● DESCRIPTION OF THE TASK
From the material below, copy exactly the lines beginning with the one that contains "sweeping five-part plan" and ending with the one that contains "In his speech"; the pictures stay out.

● RECORDS PROVIDED
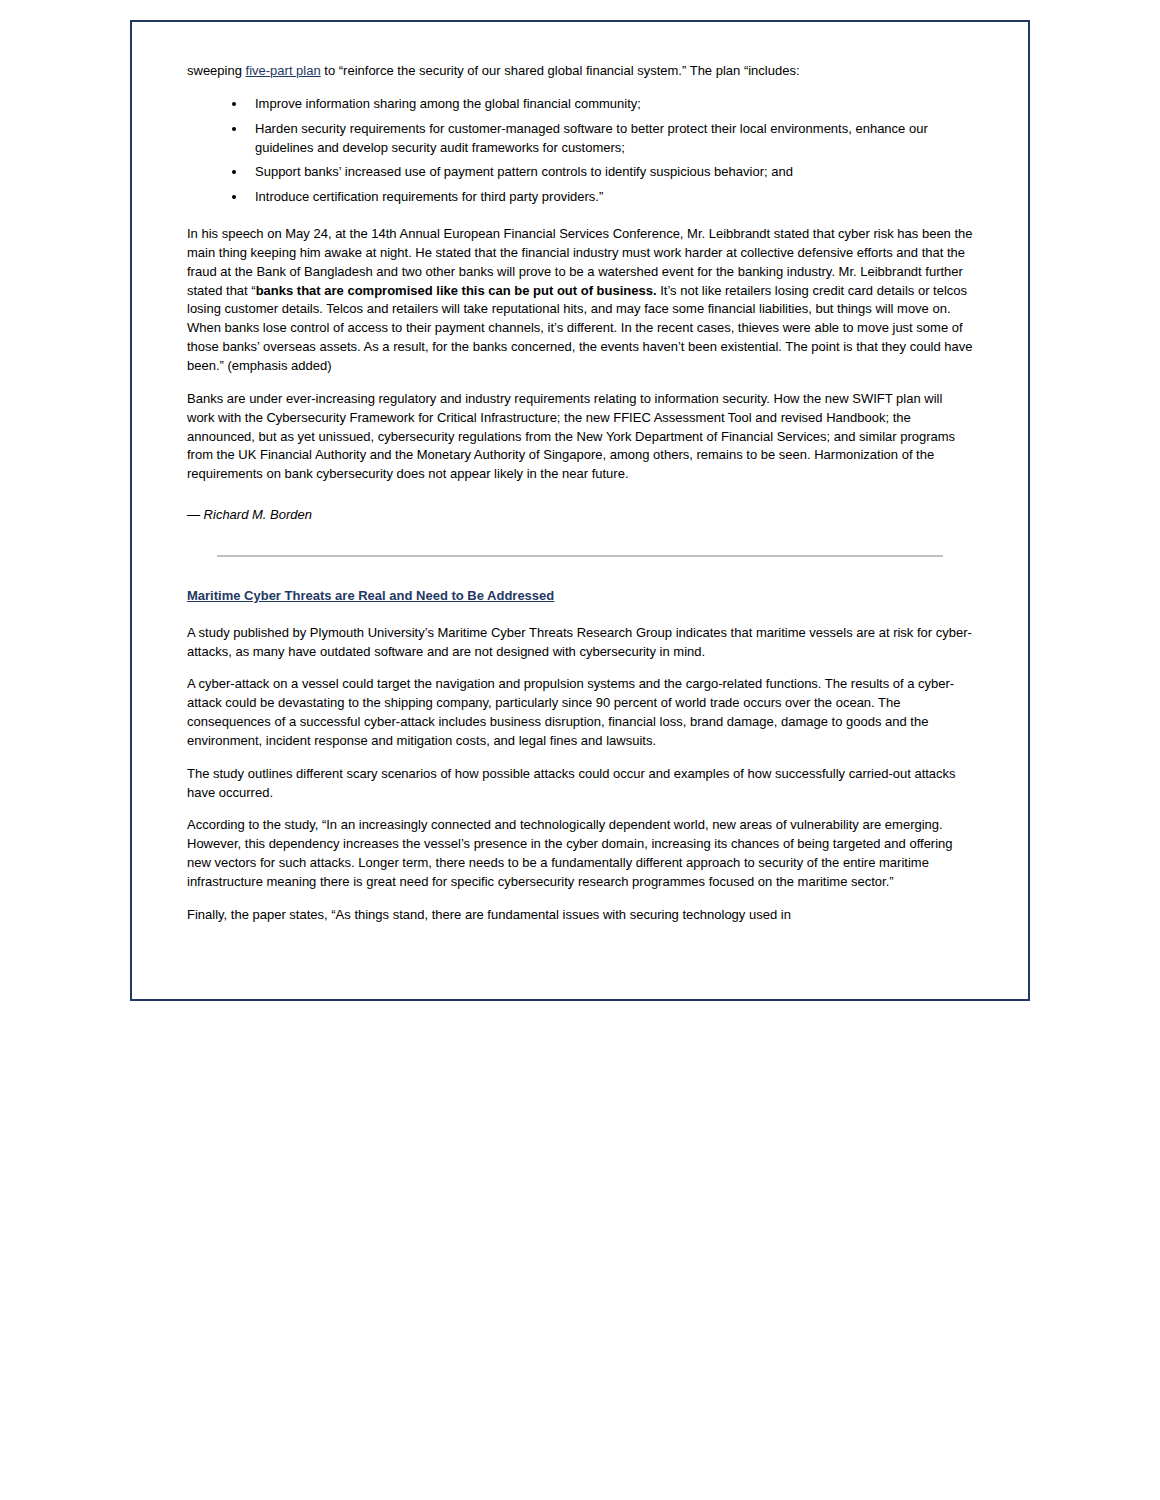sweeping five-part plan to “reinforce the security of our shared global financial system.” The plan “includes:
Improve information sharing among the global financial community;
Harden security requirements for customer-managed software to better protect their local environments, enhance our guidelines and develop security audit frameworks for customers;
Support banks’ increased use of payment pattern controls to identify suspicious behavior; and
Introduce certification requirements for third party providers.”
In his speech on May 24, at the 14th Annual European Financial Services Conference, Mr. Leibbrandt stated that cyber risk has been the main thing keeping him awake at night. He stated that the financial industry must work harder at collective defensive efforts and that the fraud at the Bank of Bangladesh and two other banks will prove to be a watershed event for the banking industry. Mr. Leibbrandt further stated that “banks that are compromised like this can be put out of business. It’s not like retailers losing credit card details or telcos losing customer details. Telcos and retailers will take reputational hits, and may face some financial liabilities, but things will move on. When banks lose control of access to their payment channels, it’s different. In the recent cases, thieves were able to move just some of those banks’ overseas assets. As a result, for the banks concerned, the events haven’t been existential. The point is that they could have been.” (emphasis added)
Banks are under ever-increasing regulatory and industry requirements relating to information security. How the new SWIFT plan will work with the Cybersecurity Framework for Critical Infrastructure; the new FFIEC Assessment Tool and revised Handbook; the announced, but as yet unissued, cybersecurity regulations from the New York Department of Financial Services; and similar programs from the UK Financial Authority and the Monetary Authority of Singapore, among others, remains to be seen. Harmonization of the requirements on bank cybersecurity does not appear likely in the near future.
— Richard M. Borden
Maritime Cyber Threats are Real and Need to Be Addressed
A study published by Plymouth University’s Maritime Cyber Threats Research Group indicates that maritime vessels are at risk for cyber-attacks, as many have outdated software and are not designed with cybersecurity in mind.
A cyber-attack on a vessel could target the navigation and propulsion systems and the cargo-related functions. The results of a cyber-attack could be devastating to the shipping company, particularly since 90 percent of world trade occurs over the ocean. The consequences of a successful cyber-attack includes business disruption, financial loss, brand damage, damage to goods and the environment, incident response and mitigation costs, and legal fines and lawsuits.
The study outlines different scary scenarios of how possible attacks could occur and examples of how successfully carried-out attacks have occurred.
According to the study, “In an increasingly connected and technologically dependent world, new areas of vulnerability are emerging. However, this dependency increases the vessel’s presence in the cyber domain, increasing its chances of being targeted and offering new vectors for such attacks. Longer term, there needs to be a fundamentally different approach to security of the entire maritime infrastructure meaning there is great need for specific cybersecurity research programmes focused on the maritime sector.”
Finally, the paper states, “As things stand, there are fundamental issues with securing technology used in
--
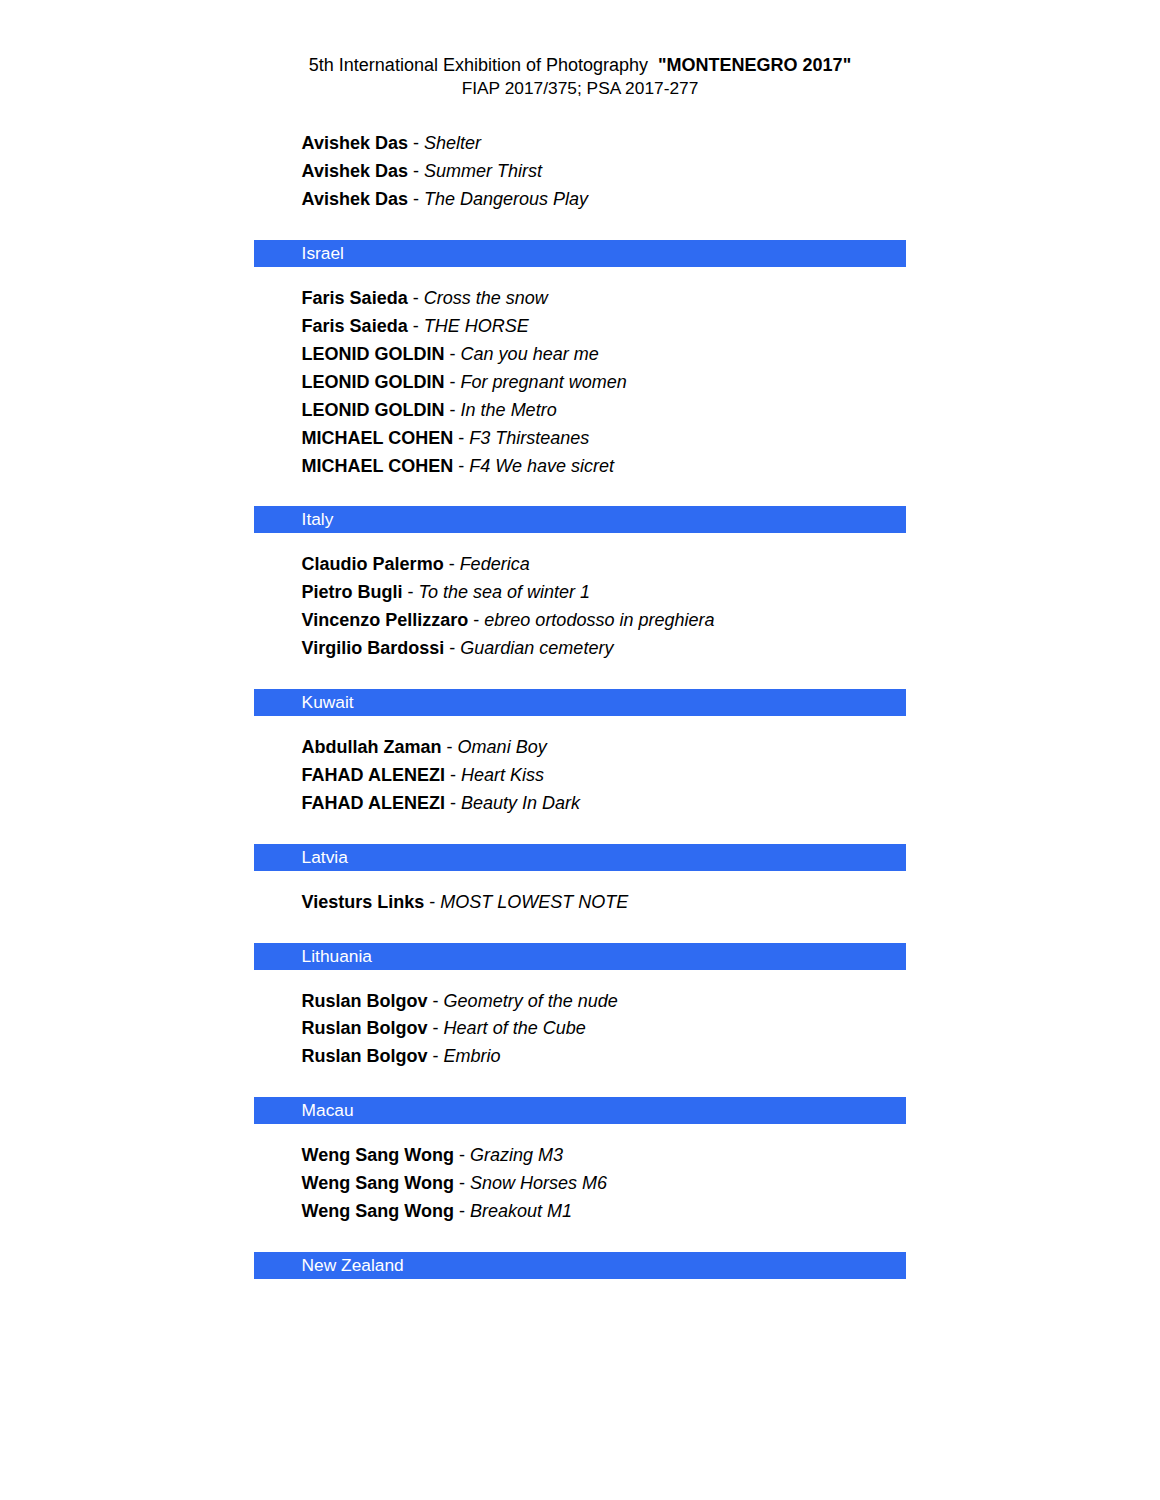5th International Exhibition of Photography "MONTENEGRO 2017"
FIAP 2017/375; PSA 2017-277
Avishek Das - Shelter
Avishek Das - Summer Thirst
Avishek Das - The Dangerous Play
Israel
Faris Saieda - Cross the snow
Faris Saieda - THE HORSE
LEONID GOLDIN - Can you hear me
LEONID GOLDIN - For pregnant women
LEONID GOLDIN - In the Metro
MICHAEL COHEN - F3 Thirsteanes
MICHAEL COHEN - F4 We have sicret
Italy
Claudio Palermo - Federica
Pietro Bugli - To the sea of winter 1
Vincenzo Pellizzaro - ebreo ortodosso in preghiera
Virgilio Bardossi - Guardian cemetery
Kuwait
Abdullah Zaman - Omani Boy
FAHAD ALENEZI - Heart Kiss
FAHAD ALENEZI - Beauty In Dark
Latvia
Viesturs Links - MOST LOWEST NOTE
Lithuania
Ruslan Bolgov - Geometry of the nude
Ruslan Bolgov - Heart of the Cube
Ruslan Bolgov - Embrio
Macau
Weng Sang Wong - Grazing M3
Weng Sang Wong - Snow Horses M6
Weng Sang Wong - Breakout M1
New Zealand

● EXERCISE ANSWER
sweeping five-part plan to “reinforce the security of our shared global financial system.” The plan “includes:
Improve information sharing among the global financial community;
Harden security requirements for customer-managed software to better protect their local environments, enhance our guidelines and develop security audit frameworks for customers;
Support banks’ increased use of payment pattern controls to identify suspicious behavior; and
Introduce certification requirements for third party providers.”
In his speech on May 24, at the 14th Annual European Financial Services Conference, Mr. Leibbrandt stated that cyber risk has been the main thing keeping him awake at night. He stated that the financial industry must work harder at collective defensive efforts and that the fraud at the Bank of Bangladesh and two other banks will prove to be a watershed event for the banking industry. Mr. Leibbrandt further stated that “banks that are compromised like this can be put out of business. It’s not like retailers losing credit card details or telcos losing customer details. Telcos and retailers will take reputational hits, and may face some financial liabilities, but things will move on. When banks lose control of access to their payment channels, it’s different. In the recent cases, thieves were able to move just some of those banks’ overseas assets. As a result, for the banks concerned, the events haven’t been existential. The point is that they could have been.” (emphasis added)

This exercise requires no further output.